Paper 2018/702

Tight Proofs of Space and Replication

Ben Fisch

Abstract

We construct a concretely practical proof-of-space (PoS) with arbitrarily tight security based on stacked depth robust graphs and constant-degree expander graphs. A proof-of-space (PoS) is an interactive proof system where a prover demonstrates that it is persistently using space to store information. A PoS is arbitrarily tight if the honest prover uses exactly N space and for any $\epsilon > 0$ the construction can be tuned such that no adversary can pass verification using less than $1-\epsilon N$ space.
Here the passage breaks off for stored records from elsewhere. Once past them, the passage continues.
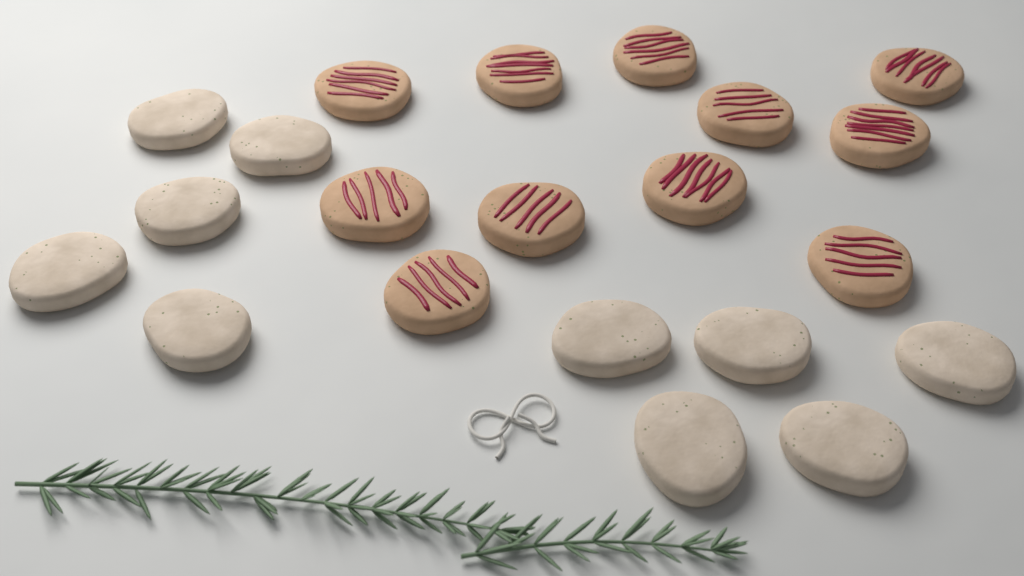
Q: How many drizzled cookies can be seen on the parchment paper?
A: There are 11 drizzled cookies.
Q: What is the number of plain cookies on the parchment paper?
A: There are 10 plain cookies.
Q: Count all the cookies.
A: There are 21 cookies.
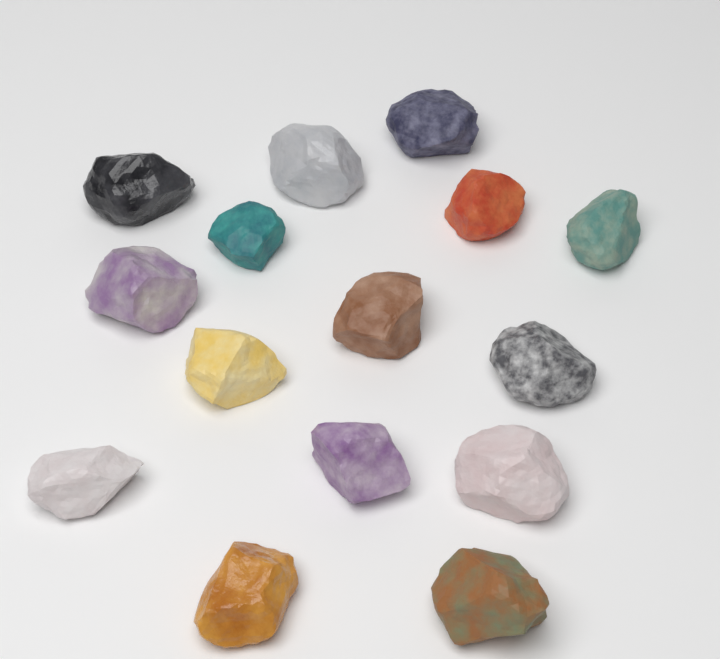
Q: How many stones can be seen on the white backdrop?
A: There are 15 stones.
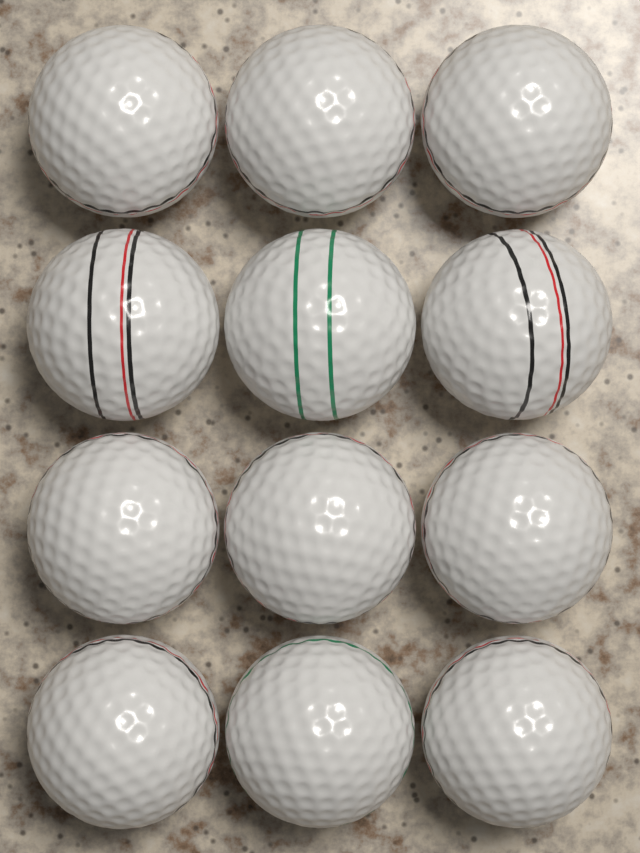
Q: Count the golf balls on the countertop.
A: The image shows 12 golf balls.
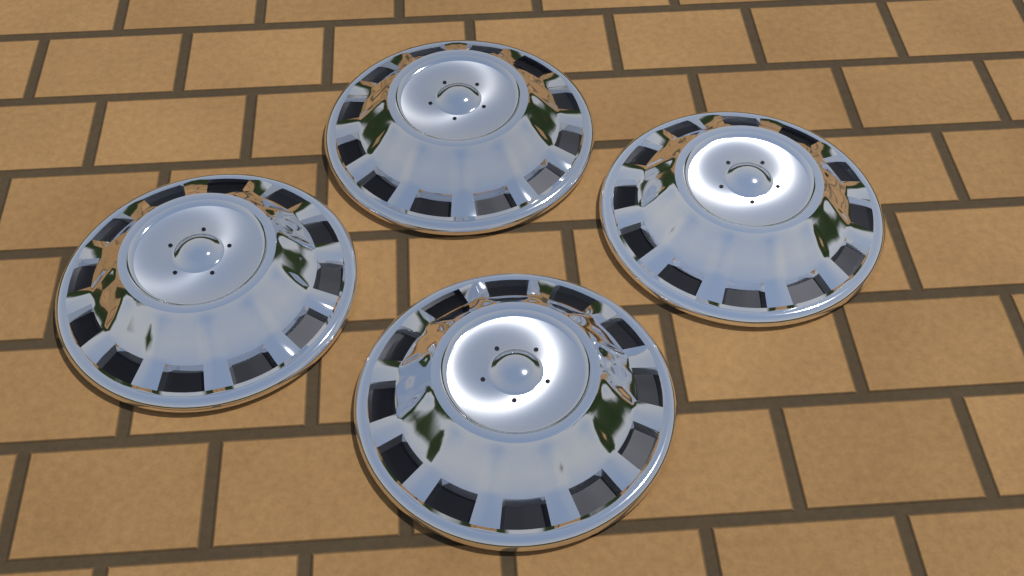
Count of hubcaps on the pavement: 4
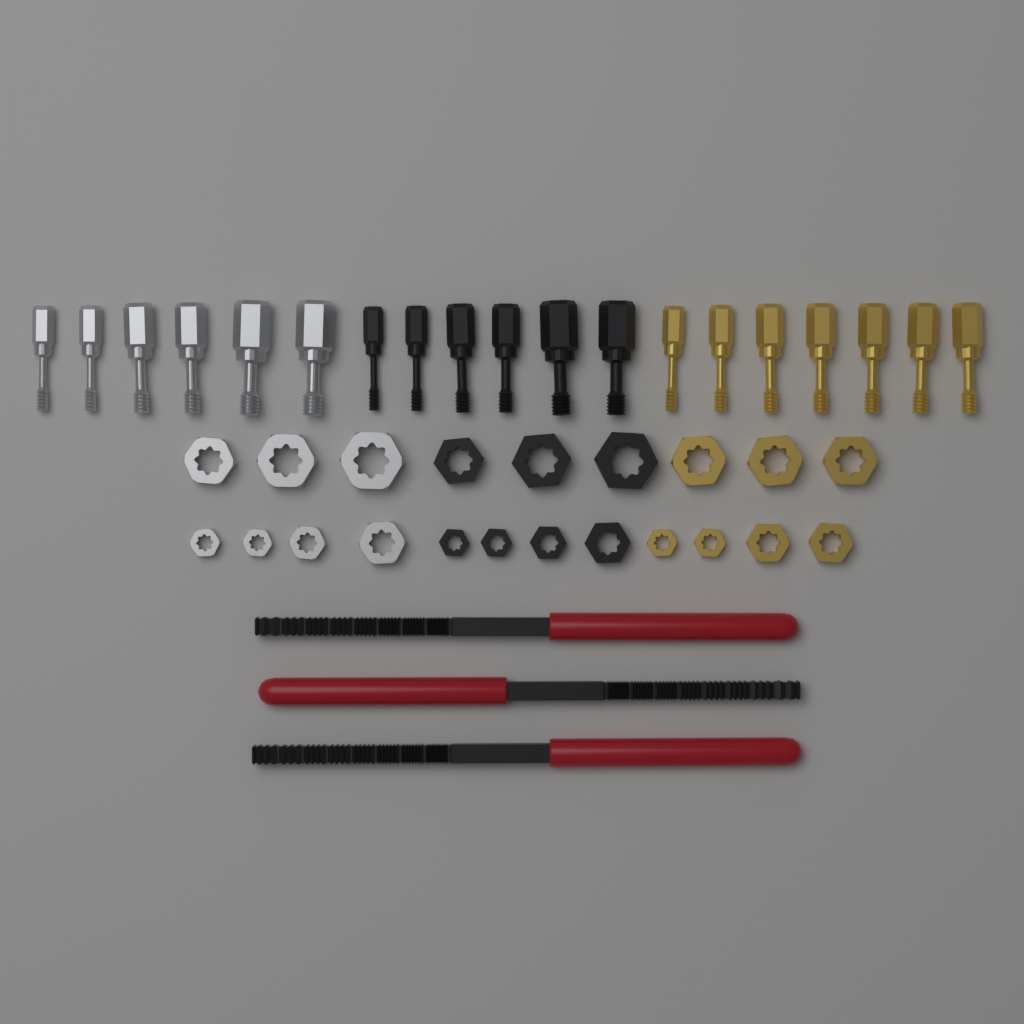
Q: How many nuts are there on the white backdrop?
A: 21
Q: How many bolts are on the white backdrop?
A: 19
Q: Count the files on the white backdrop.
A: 3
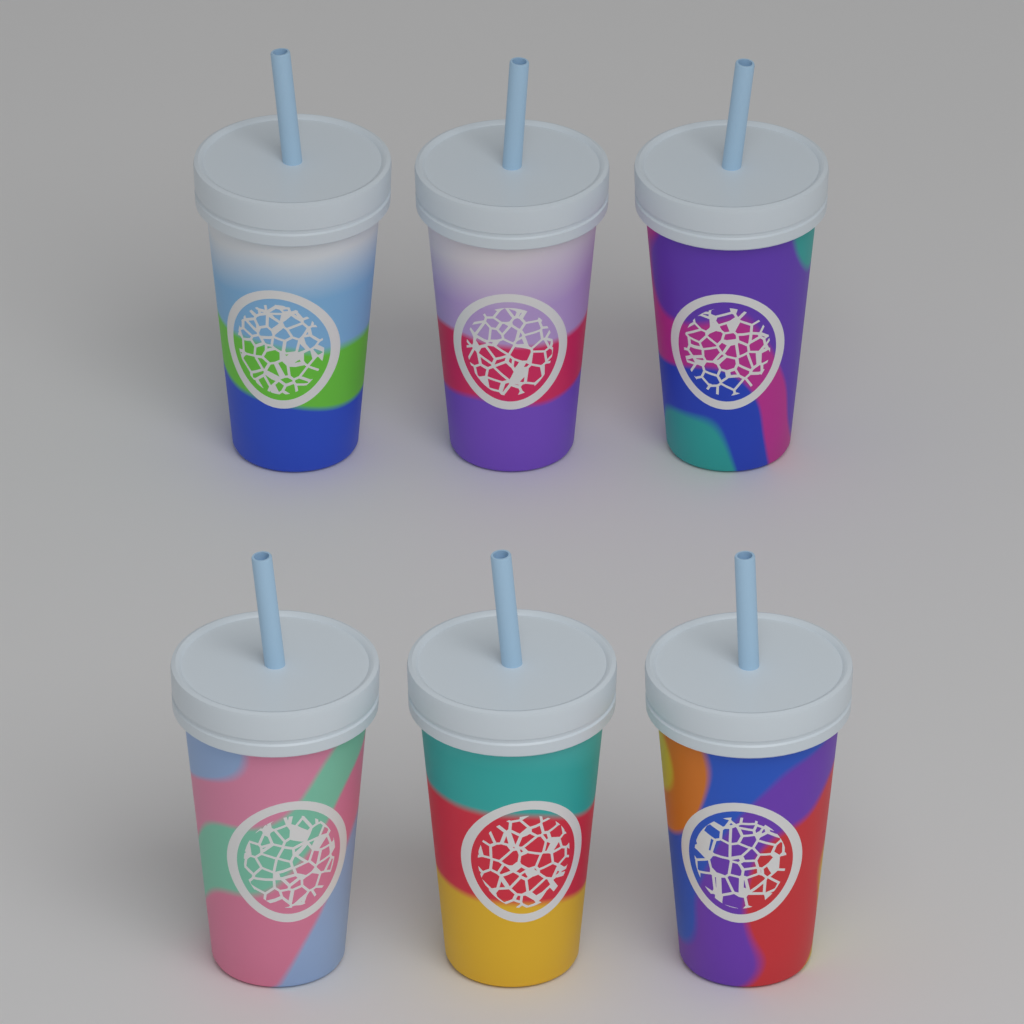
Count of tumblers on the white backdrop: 6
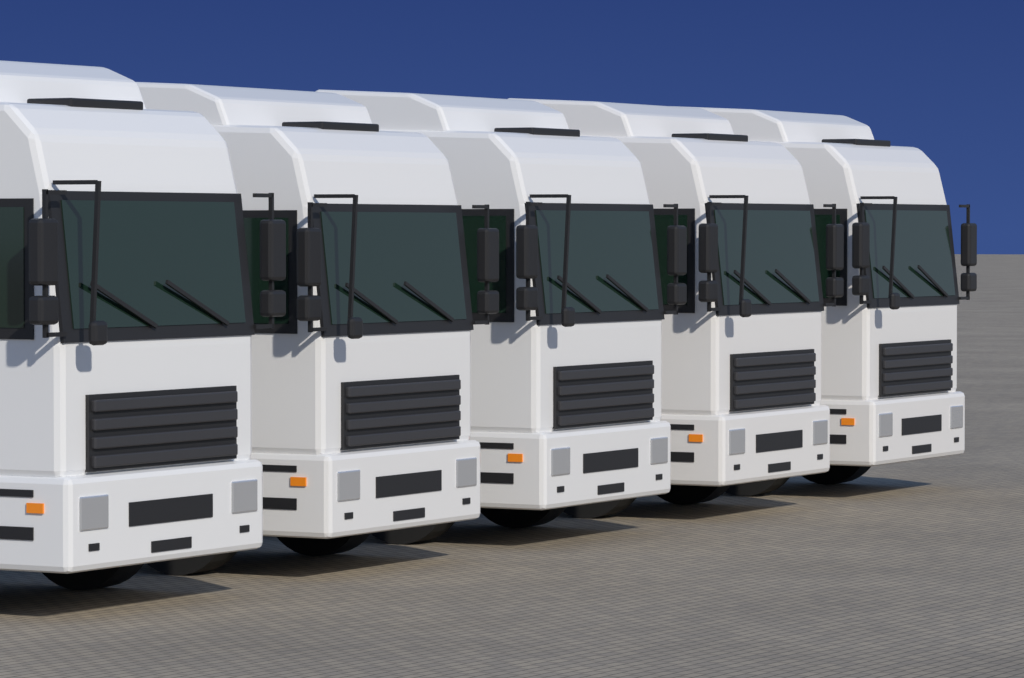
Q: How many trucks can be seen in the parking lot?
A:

Most notably, the degree of the graphs in our construction are independent of $\epsilon$, and the number of layers is only $O(\log(1/\epsilon))$. The proof size is $O(d/\epsilon)$. The degree $d$ depends on the depth robust graphs, which are only required to maintain $\Omega(N)$ depth in subgraphs on 80% of the nodes. Our tight PoS is also secure against parallel attacks. Tight proofs of space are necessary for proof-of-replication (PoRep), which is a publicly verifiable proof that the prover is dedicating unique resources to storing one or more retrievable replicas of a file. Our main PoS construction can be used as a PoRep, but data extraction is as inefficient as replica generation. We present a second variant of our construction called ZigZag PoRep that has fast/parallelizable data extraction compared to replica generation and maintains the same space tightness while only increasing the number of levels by roughly a factor two.